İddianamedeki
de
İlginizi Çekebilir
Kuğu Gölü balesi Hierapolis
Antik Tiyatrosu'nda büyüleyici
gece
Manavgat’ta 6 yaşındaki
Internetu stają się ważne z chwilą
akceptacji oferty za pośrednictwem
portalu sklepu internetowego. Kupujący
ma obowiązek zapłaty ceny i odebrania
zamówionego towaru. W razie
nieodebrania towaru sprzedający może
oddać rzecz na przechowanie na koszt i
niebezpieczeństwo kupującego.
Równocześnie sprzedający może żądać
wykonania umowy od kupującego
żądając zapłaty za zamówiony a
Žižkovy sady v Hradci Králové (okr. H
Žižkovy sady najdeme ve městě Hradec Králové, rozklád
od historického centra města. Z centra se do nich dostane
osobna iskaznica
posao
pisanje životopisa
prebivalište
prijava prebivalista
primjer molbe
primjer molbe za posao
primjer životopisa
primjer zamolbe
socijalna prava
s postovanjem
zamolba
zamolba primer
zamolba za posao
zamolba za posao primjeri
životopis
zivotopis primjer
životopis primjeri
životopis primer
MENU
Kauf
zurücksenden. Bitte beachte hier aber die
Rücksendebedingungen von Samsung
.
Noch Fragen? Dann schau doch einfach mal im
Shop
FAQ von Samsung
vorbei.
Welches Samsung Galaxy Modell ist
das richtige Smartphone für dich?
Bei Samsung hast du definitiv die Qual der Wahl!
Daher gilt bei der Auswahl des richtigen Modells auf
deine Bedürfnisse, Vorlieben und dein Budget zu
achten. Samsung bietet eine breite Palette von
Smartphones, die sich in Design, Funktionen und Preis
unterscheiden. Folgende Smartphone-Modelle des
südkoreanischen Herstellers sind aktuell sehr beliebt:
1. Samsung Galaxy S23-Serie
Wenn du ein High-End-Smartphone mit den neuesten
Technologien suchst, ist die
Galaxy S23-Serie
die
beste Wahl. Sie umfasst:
☆ ☆ ☆
● **WHAT THE TASK REQUIRES**:
Print every line of the material above again, unchanged and in the same order.

● **THE COMPLETED TASK**:
İddianamedeki
de
İlginizi Çekebilir
Kuğu Gölü balesi Hierapolis
Antik Tiyatrosu'nda büyüleyici
gece
Manavgat’ta 6 yaşındaki
Internetu stają się ważne z chwilą
akceptacji oferty za pośrednictwem
portalu sklepu internetowego. Kupujący
ma obowiązek zapłaty ceny i odebrania
zamówionego towaru. W razie
nieodebrania towaru sprzedający może
oddać rzecz na przechowanie na koszt i
niebezpieczeństwo kupującego.
Równocześnie sprzedający może żądać
wykonania umowy od kupującego
żądając zapłaty za zamówiony a
Žižkovy sady v Hradci Králové (okr. H
Žižkovy sady najdeme ve městě Hradec Králové, rozklád
od historického centra města. Z centra se do nich dostane
osobna iskaznica
posao
pisanje životopisa
prebivalište
prijava prebivalista
primjer molbe
primjer molbe za posao
primjer životopisa
primjer zamolbe
socijalna prava
s postovanjem
zamolba
zamolba primer
zamolba za posao
zamolba za posao primjeri
životopis
zivotopis primjer
životopis primjeri
životopis primer
MENU
Kauf
zurücksenden. Bitte beachte hier aber die
Rücksendebedingungen von Samsung
.
Noch Fragen? Dann schau doch einfach mal im
Shop
FAQ von Samsung
vorbei.
Welches Samsung Galaxy Modell ist
das richtige Smartphone für dich?
Bei Samsung hast du definitiv die Qual der Wahl!
Daher gilt bei der Auswahl des richtigen Modells auf
deine Bedürfnisse, Vorlieben und dein Budget zu
achten. Samsung bietet eine breite Palette von
Smartphones, die sich in Design, Funktionen und Preis
unterscheiden. Folgende Smartphone-Modelle des
südkoreanischen Herstellers sind aktuell sehr beliebt:
1. Samsung Galaxy S23-Serie
Wenn du ein High-End-Smartphone mit den neuesten
Technologien suchst, ist die
Galaxy S23-Serie
die
beste Wahl. Sie umfasst:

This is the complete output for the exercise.